Entries shown —
_ _ _ _

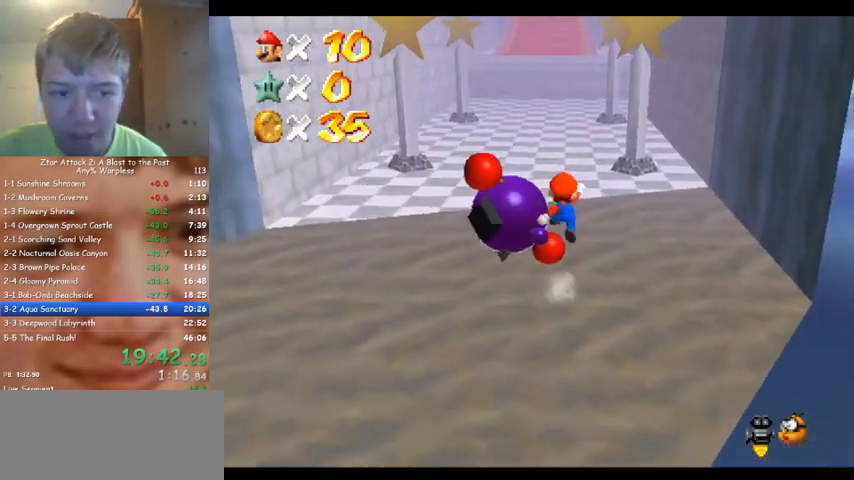
{"buttons": [], "left_stick": "up", "events": []}
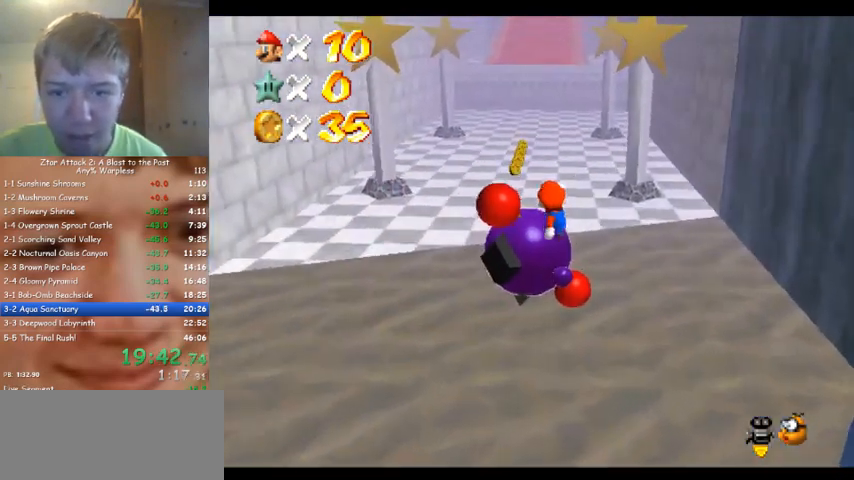
{"buttons": [], "left_stick": "up", "events": []}
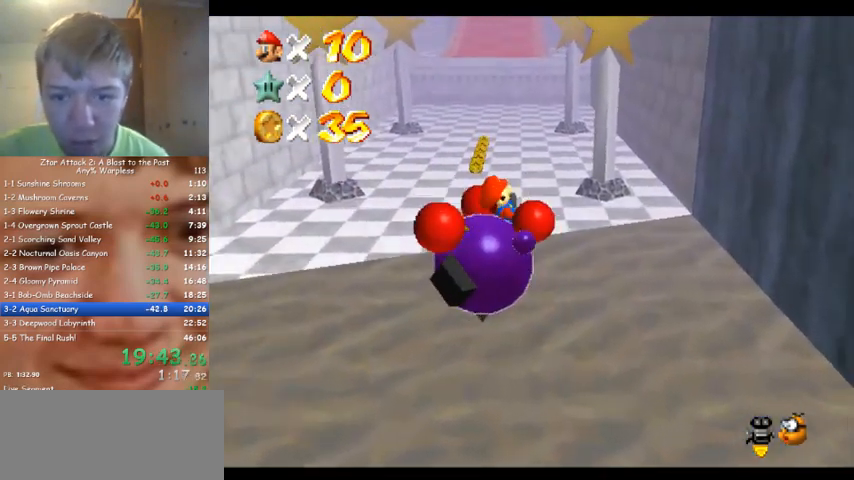
{"buttons": [], "left_stick": "up", "events": [[33, "left_stick", "down"], [200, "left_stick", "up"], [267, "left_stick", "right"], [433, "left_stick", "left"], [500, "left_stick", "up"]]}
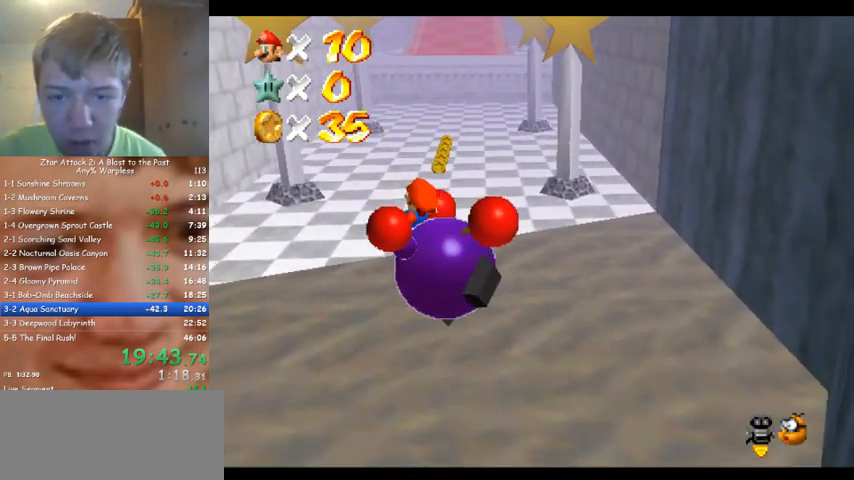
{"buttons": [], "left_stick": "up-left", "events": [[100, "left_stick", "right"], [200, "left_stick", "down-left"], [300, "left_stick", "up-left"], [367, "left_stick", "right"], [433, "left_stick", "up-left"]]}
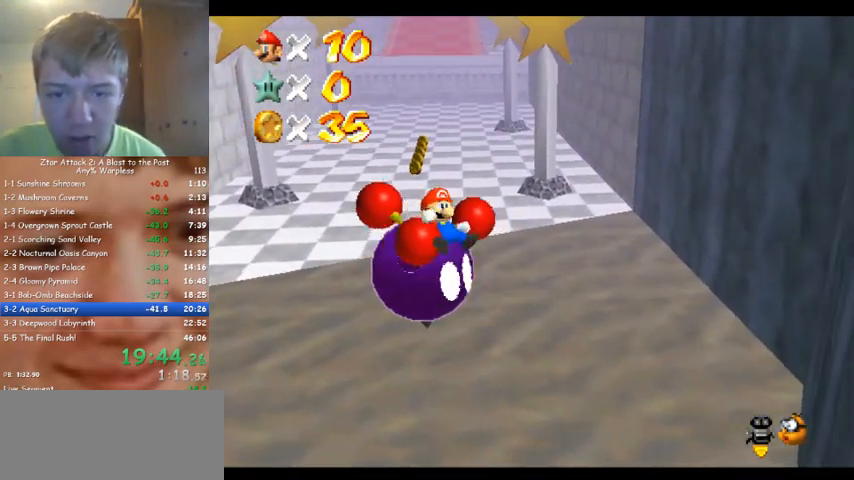
{"buttons": [], "left_stick": "up-left", "events": [[33, "left_stick", "right"], [200, "left_stick", "left"], [333, "left_stick", "down-right"], [400, "left_stick", "left"], [500, "left_stick", "up-left"]]}
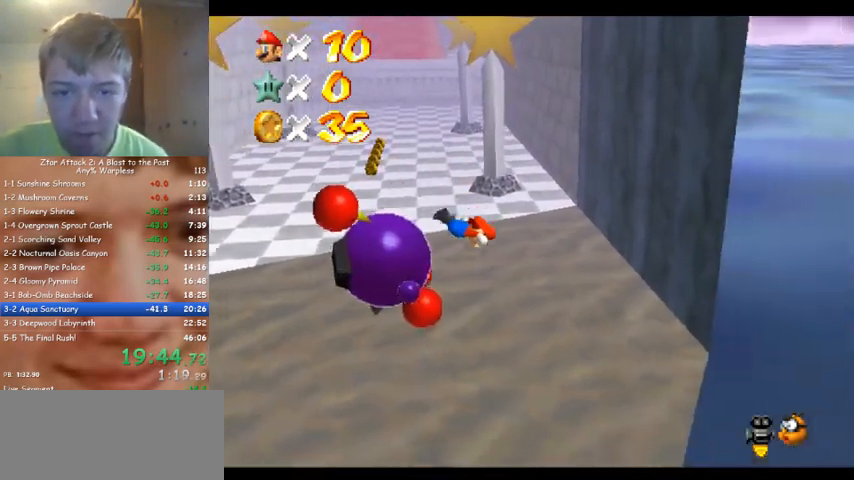
{"buttons": [], "left_stick": "up", "events": [[33, "left_stick", "left"], [67, "left_stick", "right"], [133, "left_stick", "up"], [233, "left_stick", "center"], [467, "left_stick", "up"]]}
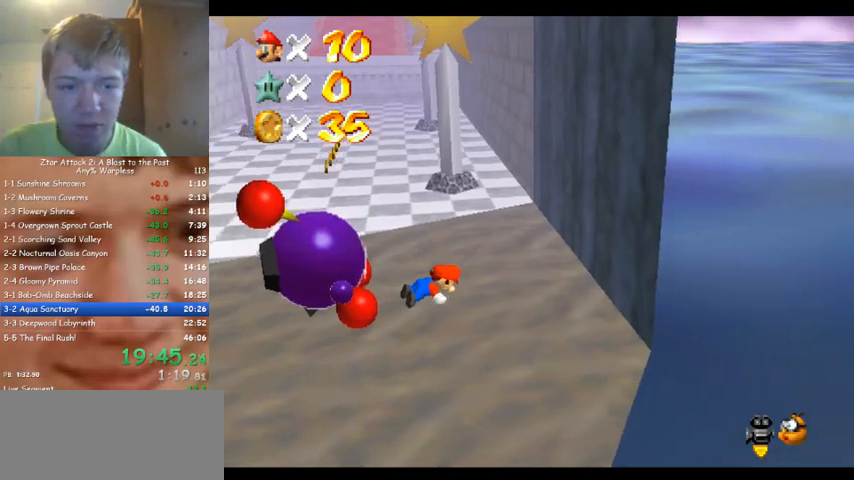
{"buttons": [], "left_stick": "up", "events": []}
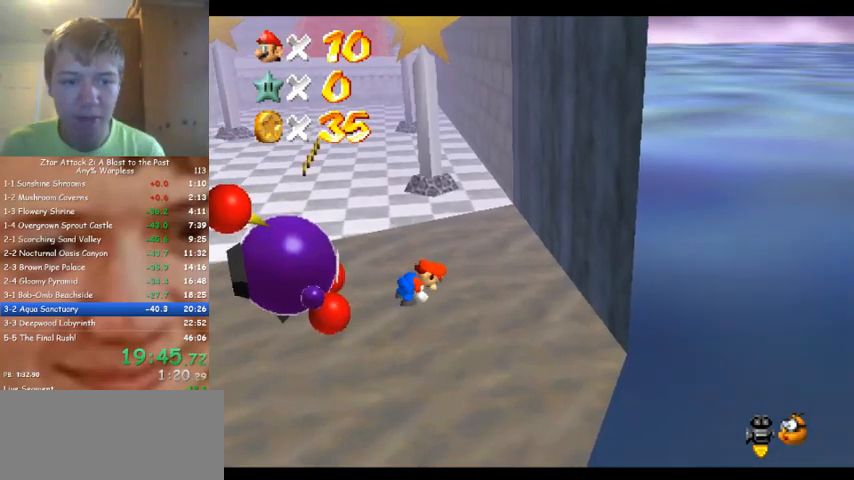
{"buttons": [], "left_stick": "up", "events": []}
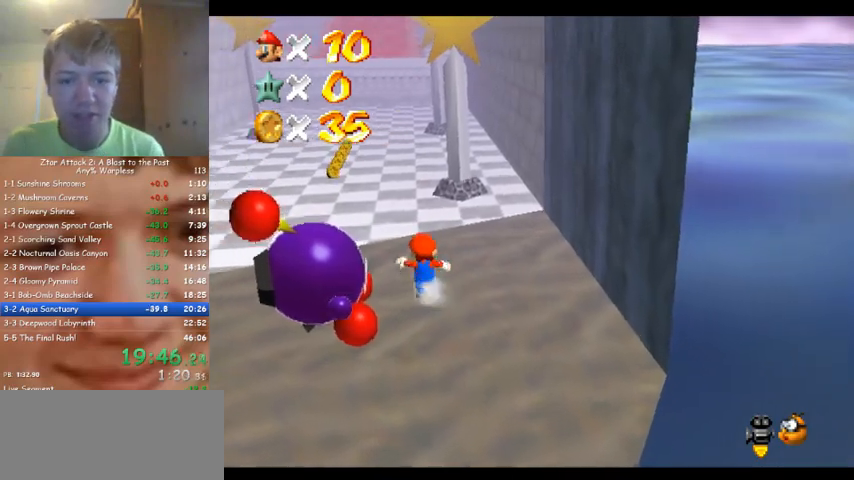
{"buttons": [], "left_stick": "up", "events": []}
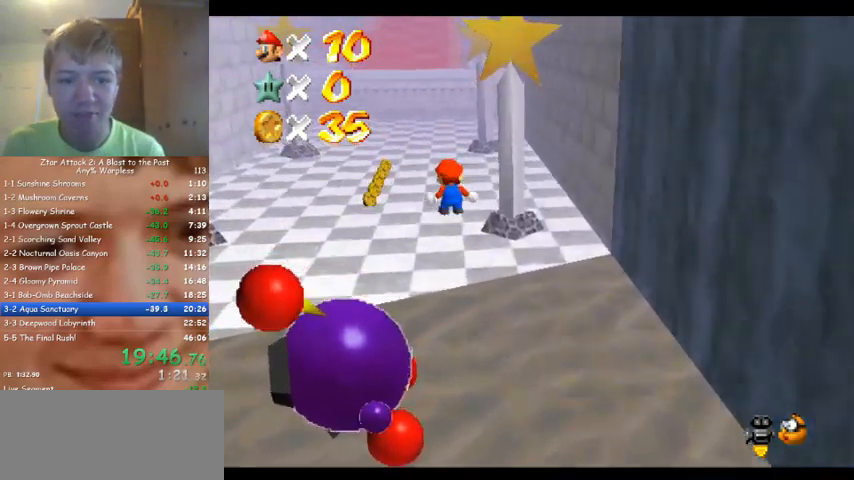
{"buttons": [], "left_stick": "up", "events": []}
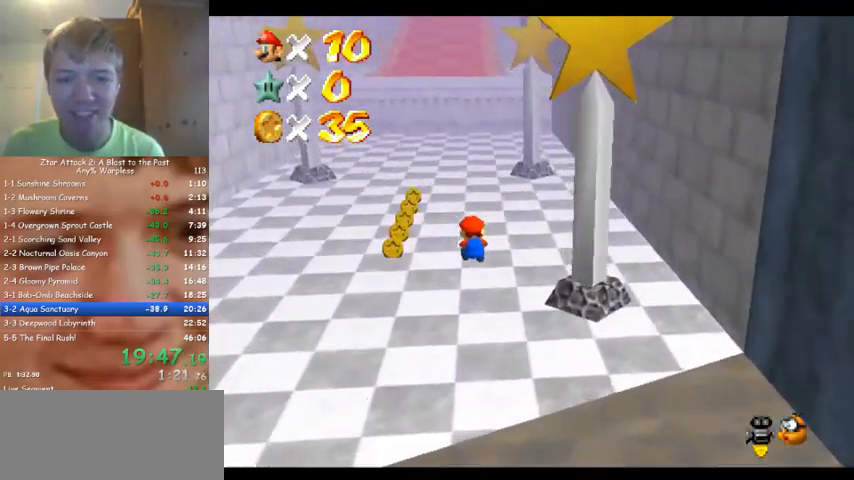
{"buttons": [], "left_stick": "up", "events": []}
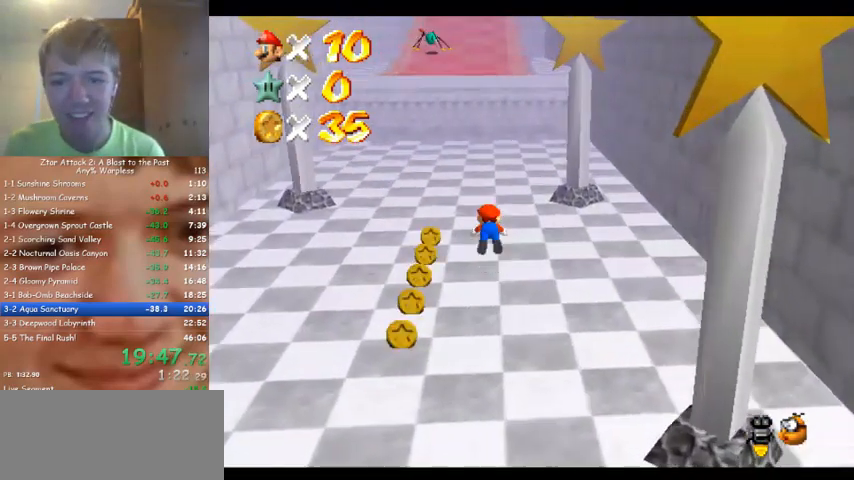
{"buttons": [], "left_stick": "up", "events": []}
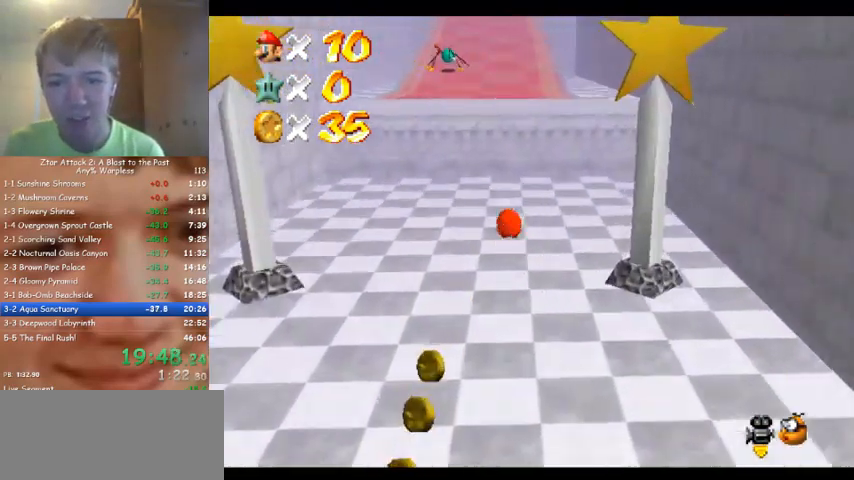
{"buttons": [], "left_stick": "up", "events": []}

_ _ _ _

Assignment — Would you state how many lines in the listing above contain the word "right"? Reply with the number and no other words.

Solution to the exercise — 4